Tim Norwood of Sea Salt Florida Solves his Eggplant Problem

Good Bite

BY ANDREW FABIAN, ANDREW.FABIAN@SRQME.COM SRQ DAILY FRESHLY SQUEEZED CONTENT EVERY MORNING TUESDAY MAY 26, 2020

Tim Norwood hates eggplant and always has. “It has no place in my world,” he says. But Norwood is a tinkerer and problem solver with a career path that seems like a series of unrelated jobs except for the tinkering and problem solving—municipal architect, yacht designer, automotive engineer, intermittent inventor and, now, owner-operator of Sea Salt Florida, the salt harvesting company he and his wife built as their fun retirement project. It would be safe to assume that no problem exists outside of his brain’s purview, including eggplant. “There’s nothing I ever tried I didn’t feel like I could do,” he says.

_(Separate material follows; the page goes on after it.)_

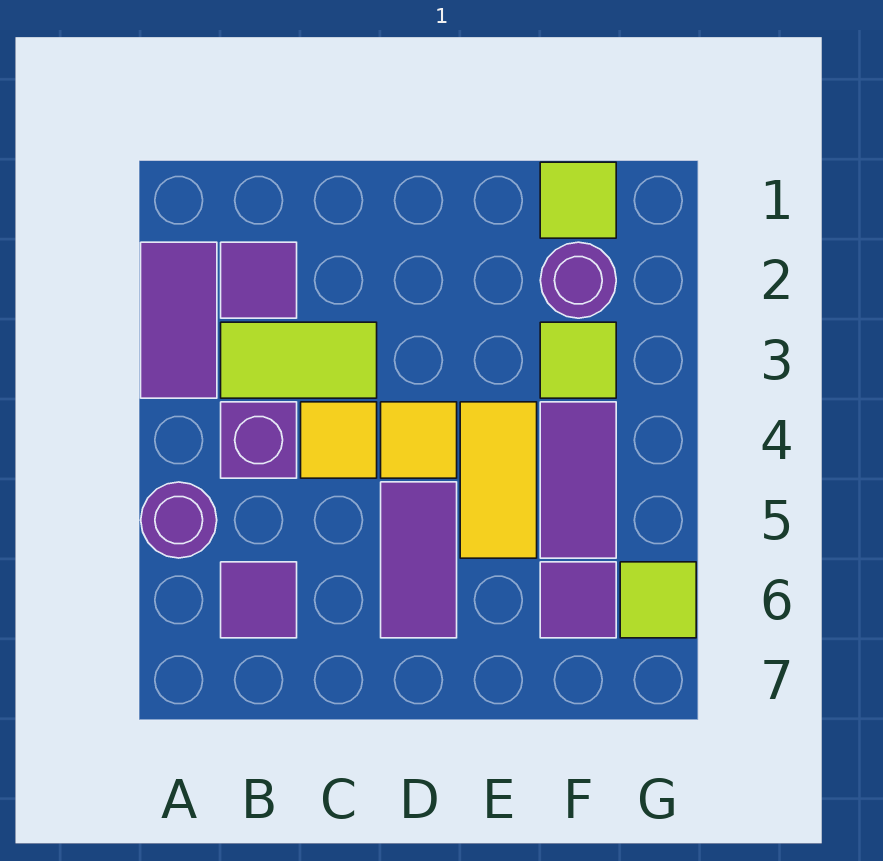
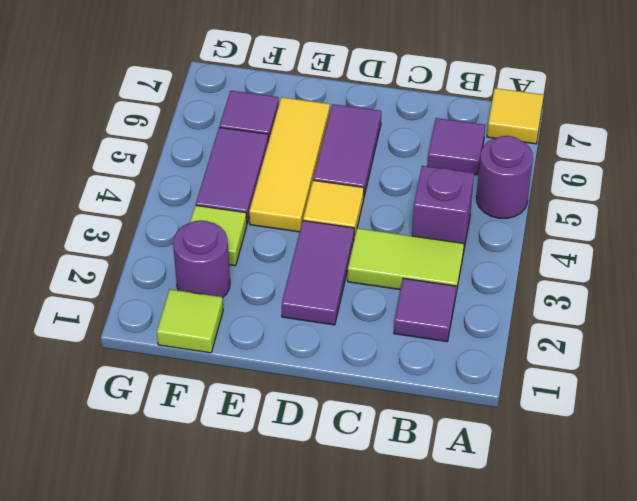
purple tile A2:A3 level 1 -> purple tile D2:D3 level 1
yellow tile C4 level 1 -> yellow tile A7 level 1
yellow tile E4:E5 level 1 -> yellow tile E4:E6 level 1
lime tile G6 level 1 -> none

So, Norwood set out to attack the problem with the same brainy, boyish gusto he applies to all his endeavors and came up with a solution to his eggplant problem.

The recipe begins with four eggplants cut in half along their vertical axes, stems chopped off. Slits are cut into the exposed flesh and stuffed with shredded fontina cheese, about ¾ cup divided amongst the pieces. Norwood then makes a delicious mash that includes some proprietary blends from Sea Salt Florida’s vaults, including two cloves of his house made black garlic and his salt and pepper blend. These are crushed and blended along with 2/3 cup of olive oil and a handful of basil leaves. “You want it kinda runny,” he says, “so it can get down into the slits with the cheese too.” The mash is spread evenly over the eggplants and topped with another drizzle of olive oil before being tossed into a 375-degree oven on a baking sheet. In 20-30 minutes, the cheese bubbles, the eggplant browns and glazes over and the kitchen glows with the mouthwatering smell of garlic, basil and olive oil.

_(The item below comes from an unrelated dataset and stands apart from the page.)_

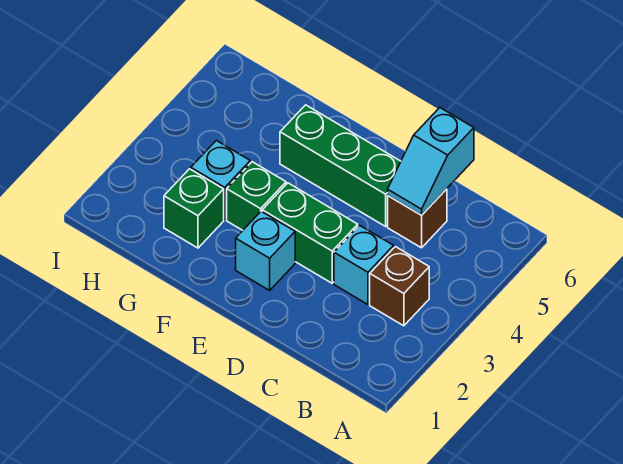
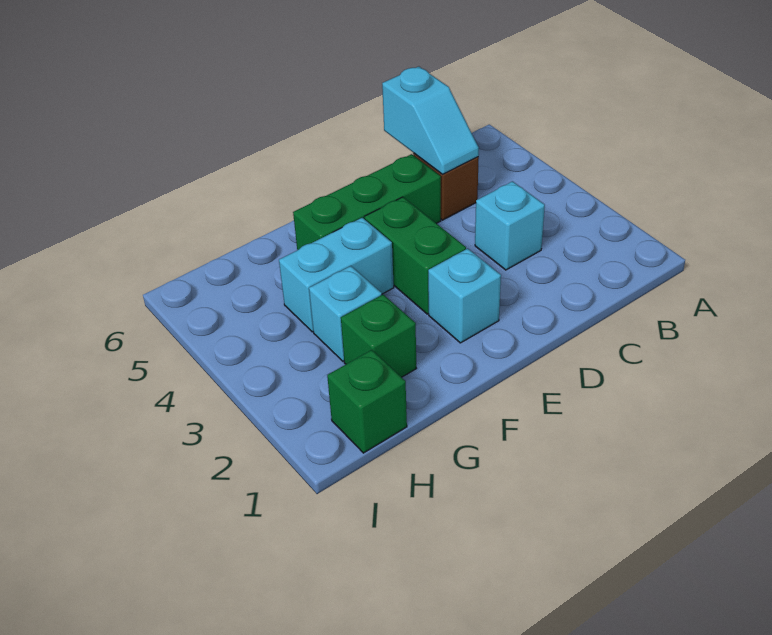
brown brick B3 level 1 -> none
green brick D3:E3 level 1 -> green brick E3:E4 level 1
green brick F3 level 1 -> green brick H1 level 1
none -> cyan brick F4:G4 level 1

Another bonus for the Norwood household comes in the form of their newly developed black garlic sea salt blend. “Since I have all of my products at my disposal, I actually use that as my table salt.” The result is an over-engineered eggplant dish with the power to change food preferences—sort of. “I still don’t like eggplant,” he jokes, “but made this way it’s actually not bad!”

Pictured: Tim Norwood peddles his locally-harvested sea salt to farmer's market shoppers. Photo courtesy of Sea Salt Florida.